TRAVAIL À FAIRE.
1) Recopiez à l'identique, dans l'extrait sur la maison traditionnelle, le passage allant de « Le ballet (on » jusqu'à « sont très rares. ».
2) D'après l'extrait sur la maison traditionnelle, pourquoi la porte du grenier est-elle toujours percée d'une ouverture ronde ? Répondez en une à trois phrases.

EXTRAIT SOURCE.

□ □ □ □ □ □ □

Le parc à poules comprend souvent de petites niches, le parc à gorets une auge en pierre, et le parc à boeufs est équipé d'anneaux ou de pierres percées pour les attacher.
Le ballet (on prononce ballète) est le hangar agricole. On le réserve maintenant à la démonstration des enduits. On enduit et on badigeonne pour protéger la maçonnerie de l’eau mais aussi des insectes. On remarquera que les gouttières sont très rares.
Revenons sur le côté de la maison, un chasse-roue protéger le mur des passages de charrettes. Un escalier extérieur conduit au grenier fermé par une porte toujours percée d'une ouverture ronde pour laisser passer un chat, car son rôle est déterminant dans la sauvegarde des récoltes. Il fera la chasse aux rongeurs
Une maçonnerie spéciale enserre au moins une perche à poissons ou parour, qui sert à hisser et faire sécher le poisson au soleil et au vent marin, à l'abri des prédateurs et des mouches bleues qui ne volent pas à cette hauteur.
La partie "musée" est complémentaire. On y apprend que les maisons traditionnelles étaient adaptées à l’environnement et donc déjà écologiques. Si les tuiles sont concaves c'est parce qu'elles étaient moulées directement sur la cuisse.

□ □ □ □ □ □ □

SEGMENT DE DONNÉES.
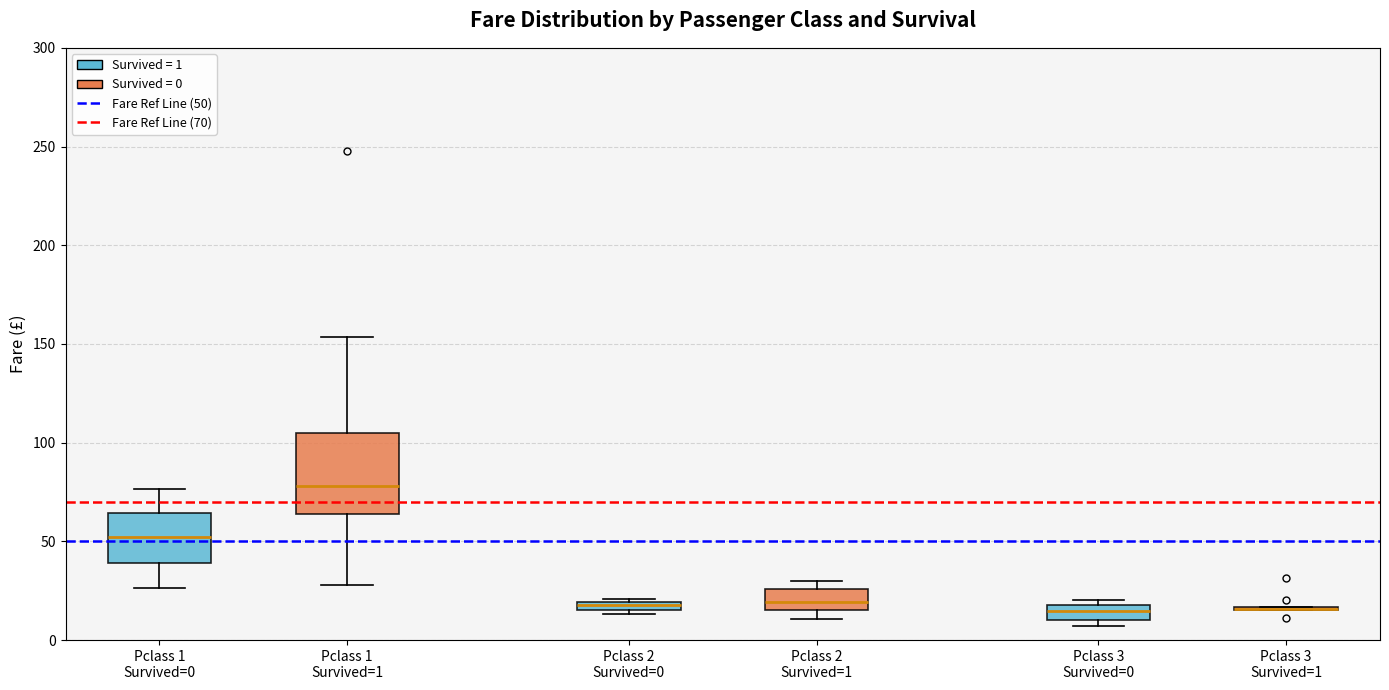

Comparing the boxes themselves (not the whiskers), which one is the tallest?

Pclass 1 Survived=1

□ □ □ □ □ □ □

RÉPONSES DANS L'ORDRE.
1)
Le ballet (on prononce ballète) est le hangar agricole. On le réserve maintenant à la démonstration des enduits. On enduit et on badigeonne pour protéger la maçonnerie de l’eau mais aussi des insectes. On remarquera que les gouttières sont très rares.

2) L'ouverture ronde sert à laisser passer un chat, dont le rôle est déterminant dans la sauvegarde des récoltes. Il y fait la chasse aux rongeurs.